Though isiXhosa and Ndebele survive to this day in Zimbabwe, where the former remains a curiosity and a rarity, the storyline differs for their northern cousins.

“Chingoni [or Nguni language] ... has more or less disappeared,” according to a study by the University of Malawi’s Professor Pascal Kishindo, a linguist. This language was introduced to upper Southern Africa in 1835 by the people of Chief Zwangendaba ka Ziguda, an heir of Gumbi and Jere.

Outside Lusaka’s museum, which offers some nuggets, is a satellite rank for Mtendere-bound minibus taxis. One taxi, the driver of which bobs to a Mafikizolo tune, is emblazoned Uthando and its rear declares Sesifikhile. Still, that snapshot is deceiving. The language group is foreign here.

Zwangendaba “took his people out of Ngoniland”, uPhongolo, just south of the kingdom of Swaziland, says the writing on the walls of the museum.

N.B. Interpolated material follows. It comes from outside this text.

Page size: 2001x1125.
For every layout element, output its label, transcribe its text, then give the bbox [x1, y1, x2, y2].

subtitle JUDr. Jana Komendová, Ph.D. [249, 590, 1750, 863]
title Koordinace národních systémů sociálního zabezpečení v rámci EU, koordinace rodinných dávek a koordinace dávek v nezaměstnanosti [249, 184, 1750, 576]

Barring a handful of traders who might have plied these routes, the destination was unknown to them. Surprises lay ahead, in this case beyond the Limpopo. This included a scrap with Portuguese settlers.

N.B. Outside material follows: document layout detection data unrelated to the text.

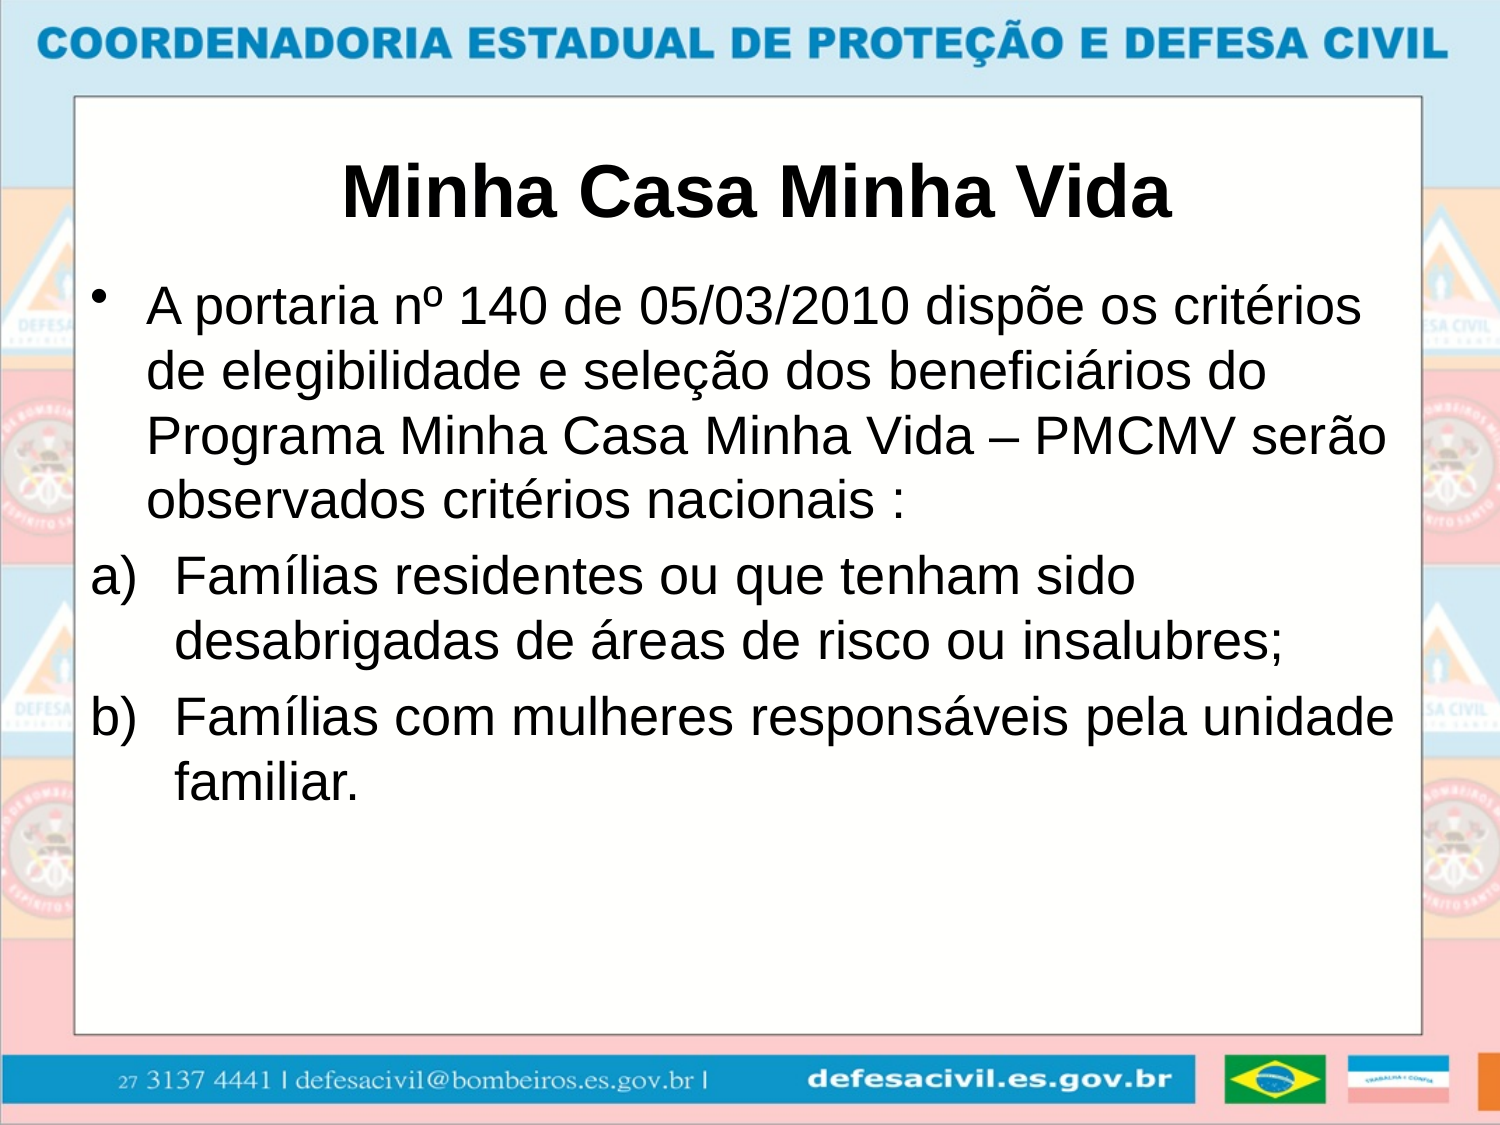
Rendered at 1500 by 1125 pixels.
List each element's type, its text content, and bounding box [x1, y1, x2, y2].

title Minha Casa Minha Vida [81, 93, 1433, 282]
list A portaria nº 140 de 05/03/2010 dispõe os critérios de elegibilidade e seleção dos beneficiários do Programa Minha Casa Minha Vida – PMCMV serão observados critérios nacionais : Famílias residentes ou que tenham sido desabrigadas de áreas de risco ou insalubres; Famílias com mulheres responsáveis pela unidade familiar. [74, 262, 1426, 1006]
picture [0, 0, 1500, 1125]
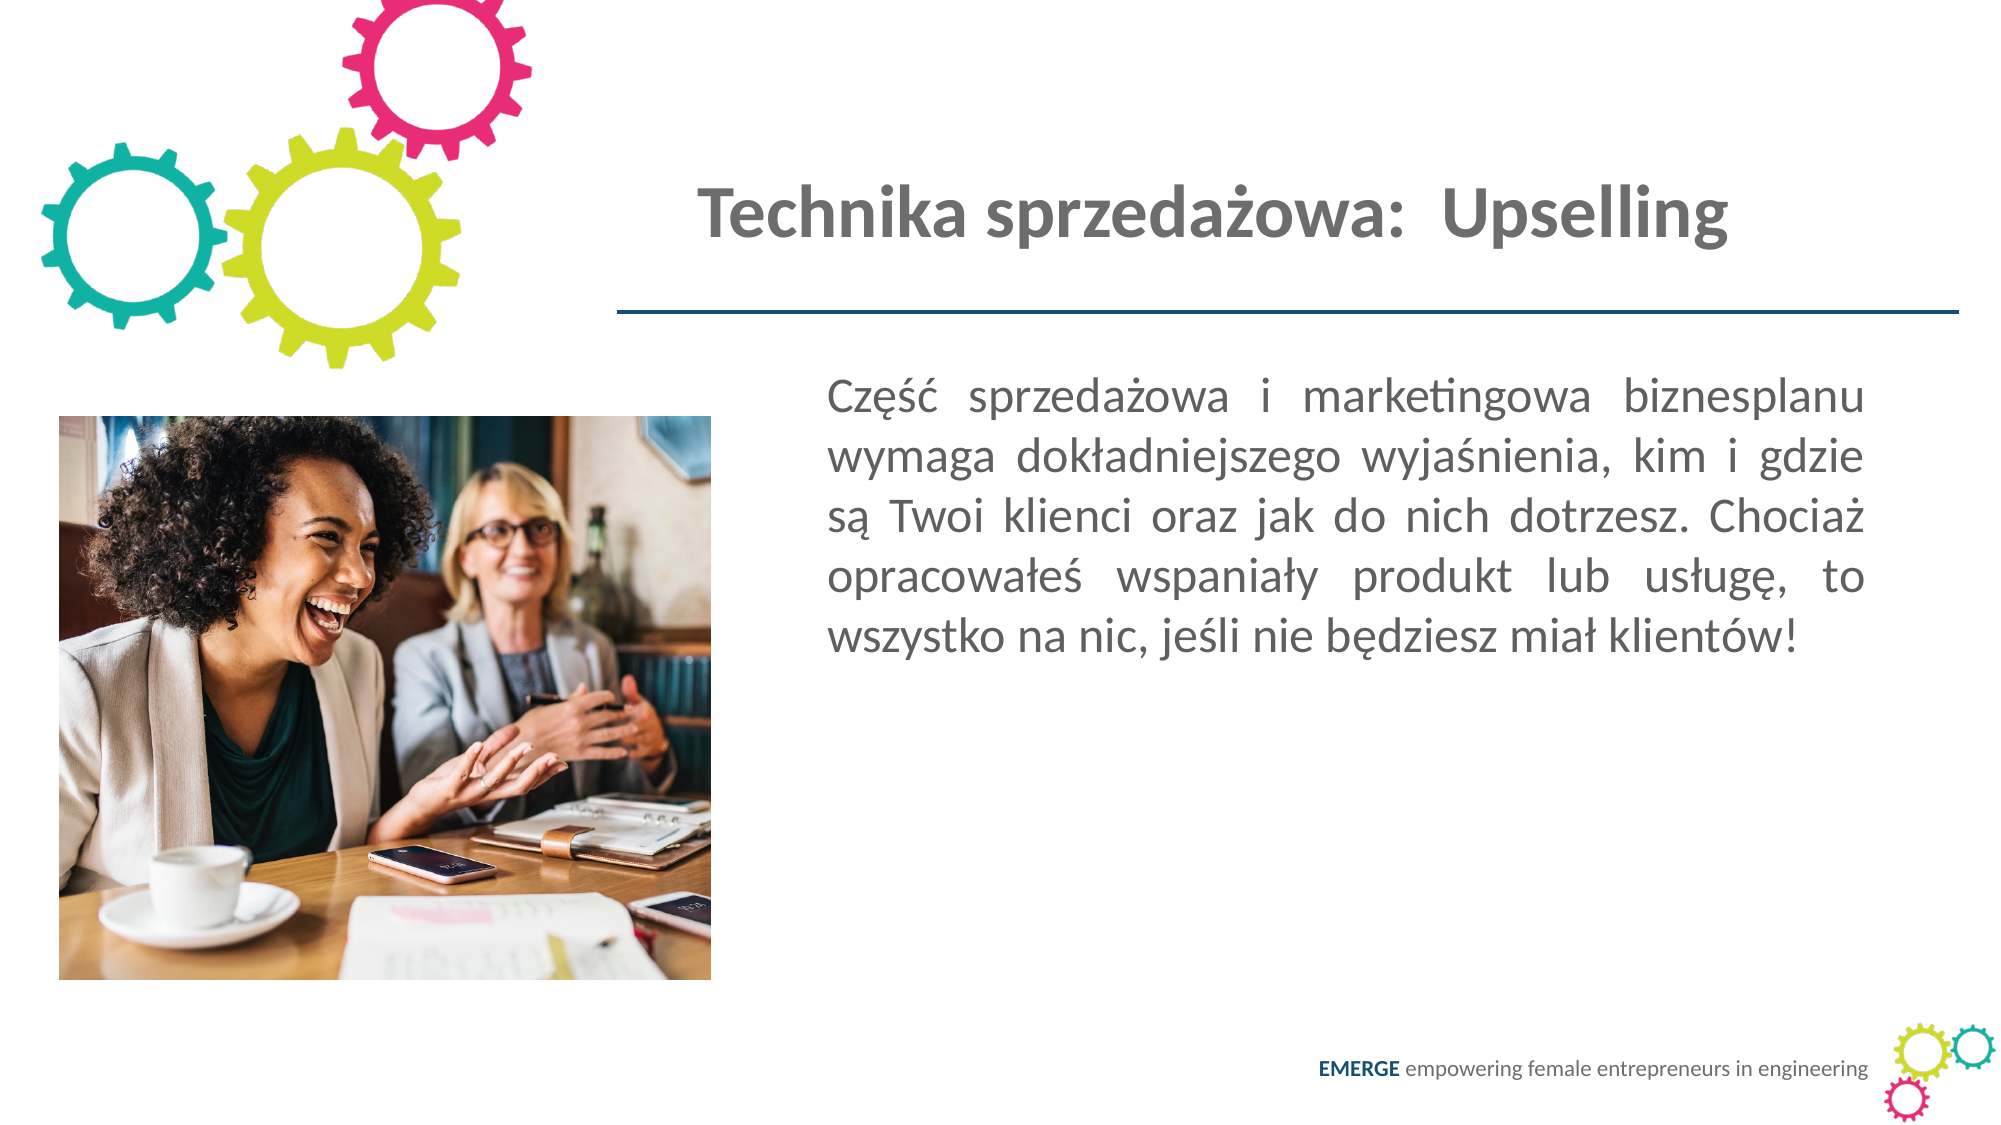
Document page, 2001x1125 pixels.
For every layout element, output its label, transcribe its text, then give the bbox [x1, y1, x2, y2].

But it was tsetse flies, having decimated their livestock, that forced the Ngonis across the Zambezi in 1835. Some their descendants inhabit Zambia and others found homes in Malawi, Mozambique and Tanzania.

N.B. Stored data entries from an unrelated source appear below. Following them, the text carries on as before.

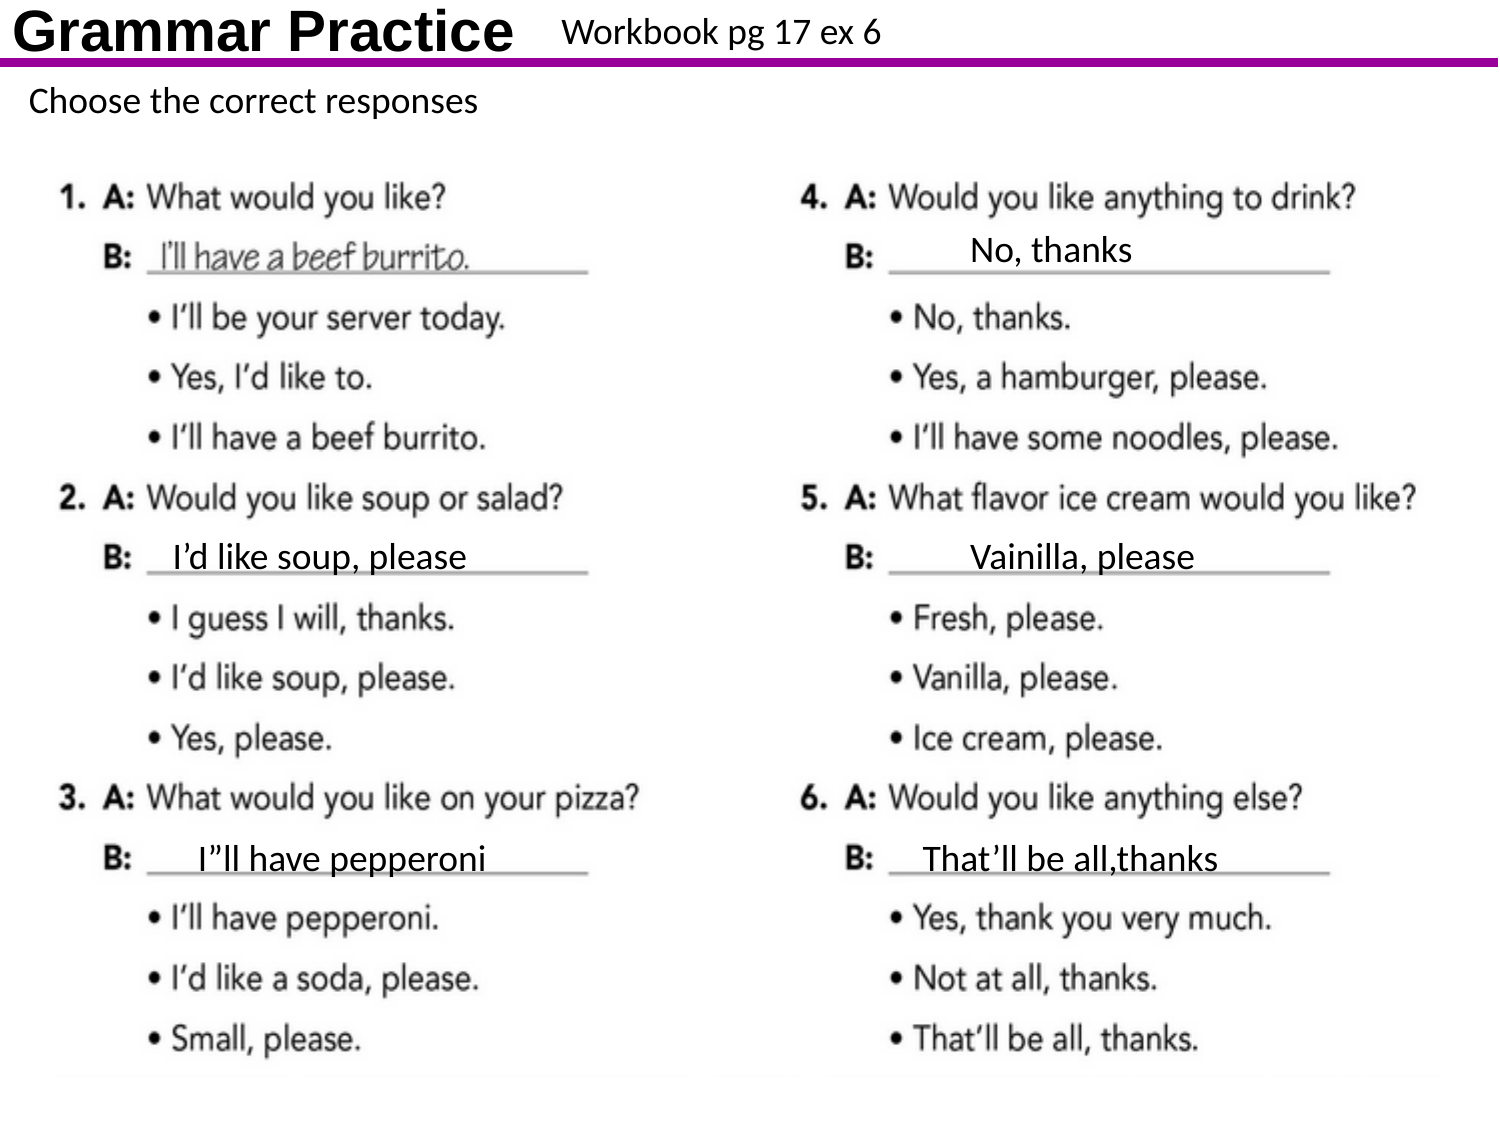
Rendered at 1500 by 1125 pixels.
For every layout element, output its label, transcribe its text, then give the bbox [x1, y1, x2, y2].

text_box Choose the correct responses [14, 69, 495, 129]
text_box Grammar Practice [0, 67, 1498, 71]
picture [55, 154, 1443, 1078]
text_box Grammar Practice [0, 0, 1498, 58]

Remaining traces of that era are said to include songs and customs such as inc’wala or, in Zimbabwe, inxwala, a centuries-old renewal and harvest ceremony. The queen mother is called indlovukazi and, sometimes, Mhlekazi.

Zwangendaba’s great-great-grandson, Paramount Chief Mpezeni IV, now on the throne, is an ingwenyama. King Mswati III, too.

Names such as Jabulani, Nikiwe and Thandiwe, in Zambia and neighbouring states, straddle the past and the present. This is also the case with surnames such as Zulu, Ndlovu and Ngwenya. Author Tlou Makhura links some of these — notably, Ngwenya and Mlambo — to Khoi roots. That was a throwback.

Back to 2016 and Lozi-speaking congregants at a blue church in Sesheke, a tiny border town west of the touristy Livingstone, sing choruses that could be heard in Gaborone, Maseru and Tshwane. In Livingstone, Limpo Sakala switches between English, Tonga and Lozi (also known as Chilozi and sometimes Silozi) with colleagues before sharing her thoughts about “the Lozi from the south”, in reference to Setswana and Sesotho.

“It’s difficult, too many Rs,” she says. As with Setswana, says Lephoto, Lozi derives from a language now known as Sesotho. Lozi is a lingua franca in western Zambia, bordering Namibia and Angola. Bafokeng (later Barotse) — under Chief Sebetoane oa Mongoane, a bright spark, avoiding ’MaNthatisi’s army — left their home south of Lekoa (Vaal) in 1823.

Bafokeng managed to import their tongue. That explains the name Mosi-oa-Tunya, which they gave the world-famous magical waterfall colonially named Victoria. Whereas the word chief translates to morena in the south, it’s molena here.

Indeed, the “R”, a difficult sound according to Livingstone’s Sakala, fell. In came influences of Siluyana, a language already spoken here pre-Sebetoane. Still, people who understand “the Lozi from the south” wouldn’t need subtitles to figure out or ki nako mani, as a Sesheke man asks what time it is.

In western Zambia — and the Namibian panhandle, where Sebetoane’s capital, near Katima Mulilo, sat — there’s probably a child named Mpo (Mpho), Sepo (Tsepo in Lesotho) or Tumelo in every other school.

Still, divergences exist. One school of thought says Lozi and its southern cousins are not mutually intelligible. To gauge how Sebetoane’s mother tongue has changed, two centuries later and having crisscrossed South Africa before dwelling in the Kalahari via Botswana (where Lozi is also spoken), consider a warning on a gate in Livingstone: Saba Nja (be afraid of the dog).

A tweet by Ntate Chris sums it up: “[I] knew a Zambian guy in Lesotho [who] did not need to learn Sesotho (but) charmed ladies perfectly in Lozi.”